"He's out to nurse," she replied, "and I know his father will not let him want for anything!"
Jacqueline consulted the bottle again.
"Look here, my girl! You're going to make a fool of yourself!" she declared with drunken bluntness. "Take my tip and stay with your husband! Be false to him if you must, but stay with him!"
"No, no! I love no one in the world but Anatole!" cried the girl, melodramatically. "And I'm going away with him to-night!"
"Well, you'll suffer in the long run!" was the other's grim assurance, with something of a return of her usual indifference.
"No, I shan't! Anatole loves the very ground I walk on!" declared Marie, proudly.
"H'mph! He may now, but it won't last," retorted the woman. "Your lover will leave and you'll take another—and then a third and fourth, and you'll see what sort of a life that means. I know!"
The girl opened her pretty eyes wide.
"Do you?" she asked, with a little shiver of awe.

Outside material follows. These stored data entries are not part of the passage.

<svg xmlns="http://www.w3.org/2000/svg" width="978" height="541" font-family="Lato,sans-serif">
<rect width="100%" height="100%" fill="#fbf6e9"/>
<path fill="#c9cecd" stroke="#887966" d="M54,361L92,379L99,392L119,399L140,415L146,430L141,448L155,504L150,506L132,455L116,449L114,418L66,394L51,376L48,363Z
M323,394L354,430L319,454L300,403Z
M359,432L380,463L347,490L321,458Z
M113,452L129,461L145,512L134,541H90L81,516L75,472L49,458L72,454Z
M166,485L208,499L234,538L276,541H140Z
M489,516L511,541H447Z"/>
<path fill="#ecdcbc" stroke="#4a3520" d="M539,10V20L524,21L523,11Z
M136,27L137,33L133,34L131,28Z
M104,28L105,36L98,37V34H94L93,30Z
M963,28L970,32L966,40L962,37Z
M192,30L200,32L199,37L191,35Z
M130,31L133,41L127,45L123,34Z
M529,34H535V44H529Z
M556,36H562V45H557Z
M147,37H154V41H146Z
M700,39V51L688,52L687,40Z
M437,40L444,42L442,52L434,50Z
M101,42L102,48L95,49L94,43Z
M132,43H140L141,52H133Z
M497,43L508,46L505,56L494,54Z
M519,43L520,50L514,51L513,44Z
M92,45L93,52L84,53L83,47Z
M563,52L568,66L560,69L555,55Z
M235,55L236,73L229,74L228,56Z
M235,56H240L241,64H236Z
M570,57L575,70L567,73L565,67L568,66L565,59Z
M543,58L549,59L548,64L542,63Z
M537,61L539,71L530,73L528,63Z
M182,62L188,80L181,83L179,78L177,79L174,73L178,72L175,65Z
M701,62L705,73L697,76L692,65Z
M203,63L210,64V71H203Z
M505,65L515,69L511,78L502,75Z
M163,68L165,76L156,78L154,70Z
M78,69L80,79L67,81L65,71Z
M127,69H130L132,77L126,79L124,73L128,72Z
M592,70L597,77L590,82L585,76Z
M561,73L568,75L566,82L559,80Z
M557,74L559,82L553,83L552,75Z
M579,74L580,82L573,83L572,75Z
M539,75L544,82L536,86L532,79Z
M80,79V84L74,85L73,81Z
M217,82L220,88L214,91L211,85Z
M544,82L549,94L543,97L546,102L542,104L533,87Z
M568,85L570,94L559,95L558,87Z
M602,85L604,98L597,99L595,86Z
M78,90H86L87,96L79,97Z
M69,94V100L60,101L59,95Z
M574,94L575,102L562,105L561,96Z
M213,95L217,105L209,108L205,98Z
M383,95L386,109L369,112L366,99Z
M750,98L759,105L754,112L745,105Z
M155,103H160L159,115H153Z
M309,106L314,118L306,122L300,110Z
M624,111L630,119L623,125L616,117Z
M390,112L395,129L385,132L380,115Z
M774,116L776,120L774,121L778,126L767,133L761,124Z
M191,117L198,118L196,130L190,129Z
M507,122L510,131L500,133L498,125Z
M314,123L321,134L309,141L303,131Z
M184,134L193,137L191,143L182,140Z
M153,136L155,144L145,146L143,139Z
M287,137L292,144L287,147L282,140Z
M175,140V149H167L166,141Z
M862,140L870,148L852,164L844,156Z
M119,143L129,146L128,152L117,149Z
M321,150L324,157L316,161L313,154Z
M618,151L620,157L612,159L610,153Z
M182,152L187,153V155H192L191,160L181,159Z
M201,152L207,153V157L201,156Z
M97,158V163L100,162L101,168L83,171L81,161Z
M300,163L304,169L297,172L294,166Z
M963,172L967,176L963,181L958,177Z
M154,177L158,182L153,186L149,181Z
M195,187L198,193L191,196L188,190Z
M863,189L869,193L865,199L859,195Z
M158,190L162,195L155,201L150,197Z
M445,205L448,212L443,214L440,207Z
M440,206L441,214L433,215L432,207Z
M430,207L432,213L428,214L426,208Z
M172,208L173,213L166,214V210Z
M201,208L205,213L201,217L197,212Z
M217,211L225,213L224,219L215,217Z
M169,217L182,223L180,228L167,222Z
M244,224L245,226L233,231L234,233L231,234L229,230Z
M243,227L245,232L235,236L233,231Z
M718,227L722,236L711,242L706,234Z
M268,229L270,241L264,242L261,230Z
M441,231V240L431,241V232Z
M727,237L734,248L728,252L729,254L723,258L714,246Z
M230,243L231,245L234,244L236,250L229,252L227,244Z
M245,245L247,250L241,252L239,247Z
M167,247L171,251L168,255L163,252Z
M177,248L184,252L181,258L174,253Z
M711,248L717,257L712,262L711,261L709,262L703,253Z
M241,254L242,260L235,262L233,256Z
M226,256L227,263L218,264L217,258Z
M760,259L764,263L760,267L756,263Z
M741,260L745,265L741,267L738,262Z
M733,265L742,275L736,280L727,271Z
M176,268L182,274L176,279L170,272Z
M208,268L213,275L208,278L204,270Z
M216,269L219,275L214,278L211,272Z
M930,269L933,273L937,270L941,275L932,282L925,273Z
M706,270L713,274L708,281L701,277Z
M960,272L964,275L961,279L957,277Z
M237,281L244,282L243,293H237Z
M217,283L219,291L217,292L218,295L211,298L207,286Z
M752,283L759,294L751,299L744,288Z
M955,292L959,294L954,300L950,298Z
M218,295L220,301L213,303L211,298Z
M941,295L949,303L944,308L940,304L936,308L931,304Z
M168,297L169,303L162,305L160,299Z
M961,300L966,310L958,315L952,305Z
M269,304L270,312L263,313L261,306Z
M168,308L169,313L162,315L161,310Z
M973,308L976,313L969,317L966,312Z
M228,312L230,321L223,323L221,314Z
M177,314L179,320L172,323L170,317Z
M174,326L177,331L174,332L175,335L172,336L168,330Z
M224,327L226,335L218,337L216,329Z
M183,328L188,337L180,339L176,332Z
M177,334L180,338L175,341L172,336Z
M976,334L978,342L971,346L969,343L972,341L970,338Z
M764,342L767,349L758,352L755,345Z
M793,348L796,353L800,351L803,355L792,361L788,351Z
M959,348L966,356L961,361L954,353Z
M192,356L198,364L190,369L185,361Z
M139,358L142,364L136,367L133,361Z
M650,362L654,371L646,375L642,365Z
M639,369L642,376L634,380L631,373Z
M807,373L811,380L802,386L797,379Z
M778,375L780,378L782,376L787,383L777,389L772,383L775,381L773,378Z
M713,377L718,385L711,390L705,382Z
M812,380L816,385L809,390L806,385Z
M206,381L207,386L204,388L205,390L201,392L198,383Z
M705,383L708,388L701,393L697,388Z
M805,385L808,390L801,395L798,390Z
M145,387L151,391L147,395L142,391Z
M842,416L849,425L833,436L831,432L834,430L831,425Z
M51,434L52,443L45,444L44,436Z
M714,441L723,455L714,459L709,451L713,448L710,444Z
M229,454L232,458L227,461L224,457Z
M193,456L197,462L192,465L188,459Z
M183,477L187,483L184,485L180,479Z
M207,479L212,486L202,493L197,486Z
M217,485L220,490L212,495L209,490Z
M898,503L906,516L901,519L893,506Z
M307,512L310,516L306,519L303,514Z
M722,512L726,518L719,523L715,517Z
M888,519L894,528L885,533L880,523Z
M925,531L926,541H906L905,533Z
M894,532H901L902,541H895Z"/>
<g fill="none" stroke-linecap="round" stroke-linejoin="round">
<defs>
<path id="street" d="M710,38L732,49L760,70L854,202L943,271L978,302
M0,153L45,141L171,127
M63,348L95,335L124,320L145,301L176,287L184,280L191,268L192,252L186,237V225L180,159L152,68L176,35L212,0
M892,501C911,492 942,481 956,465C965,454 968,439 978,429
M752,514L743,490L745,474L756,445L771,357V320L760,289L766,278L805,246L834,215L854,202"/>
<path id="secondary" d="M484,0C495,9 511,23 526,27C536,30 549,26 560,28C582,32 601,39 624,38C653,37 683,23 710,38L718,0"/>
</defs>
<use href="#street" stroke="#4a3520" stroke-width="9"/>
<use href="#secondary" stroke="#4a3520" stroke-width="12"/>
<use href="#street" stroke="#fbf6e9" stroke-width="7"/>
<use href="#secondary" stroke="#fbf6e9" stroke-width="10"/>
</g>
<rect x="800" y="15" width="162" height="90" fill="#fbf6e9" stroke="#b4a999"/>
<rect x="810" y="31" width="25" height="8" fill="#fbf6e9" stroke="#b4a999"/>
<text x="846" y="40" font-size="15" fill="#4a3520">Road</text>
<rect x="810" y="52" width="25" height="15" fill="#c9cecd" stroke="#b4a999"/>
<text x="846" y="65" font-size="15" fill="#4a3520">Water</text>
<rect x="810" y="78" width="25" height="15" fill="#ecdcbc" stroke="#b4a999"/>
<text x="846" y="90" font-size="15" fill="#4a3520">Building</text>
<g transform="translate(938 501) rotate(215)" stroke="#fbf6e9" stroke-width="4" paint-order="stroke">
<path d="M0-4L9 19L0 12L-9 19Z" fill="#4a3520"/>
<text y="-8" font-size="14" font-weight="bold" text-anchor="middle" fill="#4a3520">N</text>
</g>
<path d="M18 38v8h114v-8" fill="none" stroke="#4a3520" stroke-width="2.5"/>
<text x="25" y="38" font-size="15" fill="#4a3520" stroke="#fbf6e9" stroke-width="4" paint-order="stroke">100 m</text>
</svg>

"Yes! I was about your age when I left my husband and my child. I hate my husband God! How I hate him!" she burst out, her eyes blazing with insane fury, he clenched fists above her head. Marie half started toward the door, fearing that one of the furniture-breaking moods was coming on. But as suddenly the voice dropped back to its toneless level and the eyes dulled. "But I'm dying because my child is not with me. Child! Why, he must be a man of twenty-four now, and I'm sure he's a tall, handsome fellow that everybody loves and admires. Just think of it! I might be walking down the street—now—on his arm! Wouldn't I be proud! And I don't even know him. I think of him night and day—all the time I think of him. And if he came into this room now I wouldn't know him. But I shall see him again!" she cried, excitedly, clutching the cards. "I'm sure of that! I know it! But—but I shall not—be able to—kiss him—and press him to my heart. He'll never know who I am!"